Über die Zellen am Anfang, jene für hohe Frequenzen, rauschen alle Schallwellen hinweg. Sie verschleissen deshalb zuerst. «Die Gefahr für das Ohr ist also frequenzunabhängig», sagt Limberger. «Tiefe Geräusche, etwa durch Böller, mit hohem Pegel sind genauso schädlich wie hochfrequente Geräusche.»
Neuere Studien weisen darauf hin, dass hohe Lautstärken irreparablen Schaden anrichten. «Das Gehirn kann den Hörverlust lange kompensieren», sagt Mark Praetorius, Professor für Otologie am Universitätsklinikum Hamburg-Eppendorf. «Aber die Härchen der Haarzellen werden zerstört , und im Alter äussert sich das dann als Schwerhörigkeit.»
Je länger die Lärmbelastung, desto schädlicher. Deshalb kann die Silvesterparty mit entsprechend lauter Musik eine noch grössere Belastung darstellen als das Feuerwerk. «Jeder Lärm, bei dem ich mich kaum noch unterhalten kann, ist schädlich für das Ohr», sagt Annette Limberger. «100 Dezibel auf der Party für 15 Minuten sind genauso schädlich wie 40 Stunden Lärmarbeit bei 85 Dezibel.»

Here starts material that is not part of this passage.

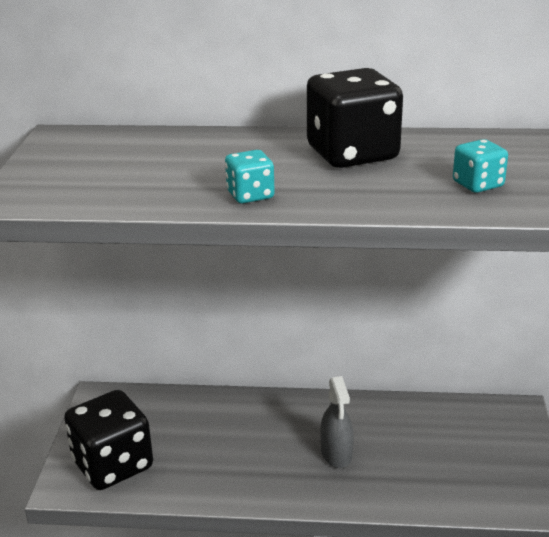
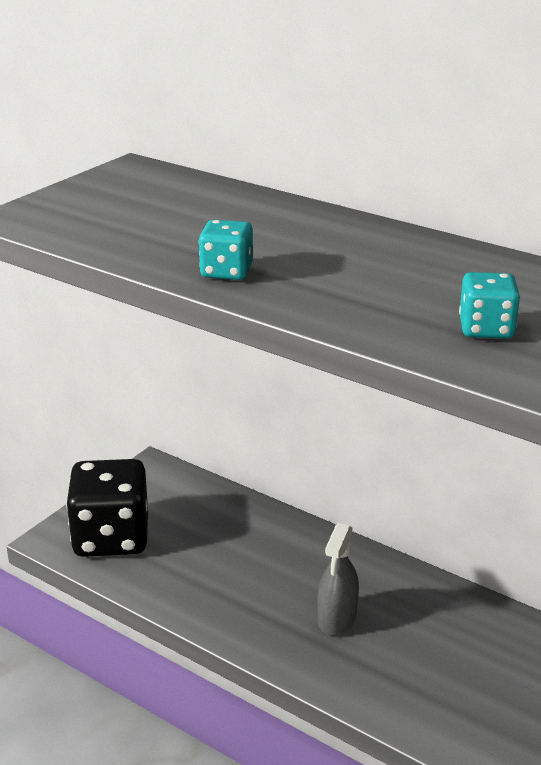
camera: 30 degrees right, 0 degrees up
(352, 154) = (391, 258): black dice -> none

Schon simple Hilfsmittel nützen
Am Arbeitsplatz ist streng geregelt, welchem Lärm ein Mensch ausgesetzt sein darf. «Für die Freizeit gibt es das nicht», sagt Mark Praetorius. Für Verwirrung sorgt bei Laien dabei oft, dass der Lärm auf einer logarithmischen Skala angegeben wird. «Ab 85 Dezibel ist am Arbeitsplatz ein Gehörschutz vorgeschrieben – aber schon 3 Dezibel mehr bedeuten eine doppelt so hohe Lärmbelastung», erklärt Annette Limberger. «In Diskotheken oder bei Rockkonzerten haben wir locker über 100 Dezibel, das bedeutet eine mehr als fünffach höhere Lärmbelastung, als sie bei der Arbeit ohne Gehörschutz erlaubt ist.»
Auch auf der Party schützen schon simple Hilfsmittel. «Einfache Ohrenstöpsel mindern bereits gefährliche Schallpegel», sagt Praetorius. «Wer aber lauter Musik als regelmässigem Hobby frönt, sollte über die Anschaffung von individuell angepasstem Gehörschutz vom Hörakustiker nachdenken.»
Sogar Alkohol kann einen negativen Einfluss auf das Gehör haben. Eine Studie mit fast 4000 Teilnehmern, bei denen sowohl das Gehör getestet als auch die Trinkgewohnheiten erfragt wurden, zeigte: Ein riskantes Trinkverhalten ergab im Vergleich mit einem moderaten Trinkverhalten eine zweieinhalbfach erhöhte Wahrscheinlichkeit, schwerhörig zu werden.
«Alkohol schädigt das Ohr durch eine Herabsetzung des Sauerstoffgehalts im Blut», sagt Annette Limberger. «Ausserdem kann der Alkohol auch auf die Grosshirnrinde wirken, so dass Gehörtes nicht mehr so gut verarbeitet werden kann.» Gegen eine Party zum 1. August spricht trotzdem wenig: «Einmalig sind laute Musik und Alkohol nicht das Problem», sagt Annette Limberger. «Wie meistens gilt – die Dosis macht das Gift.»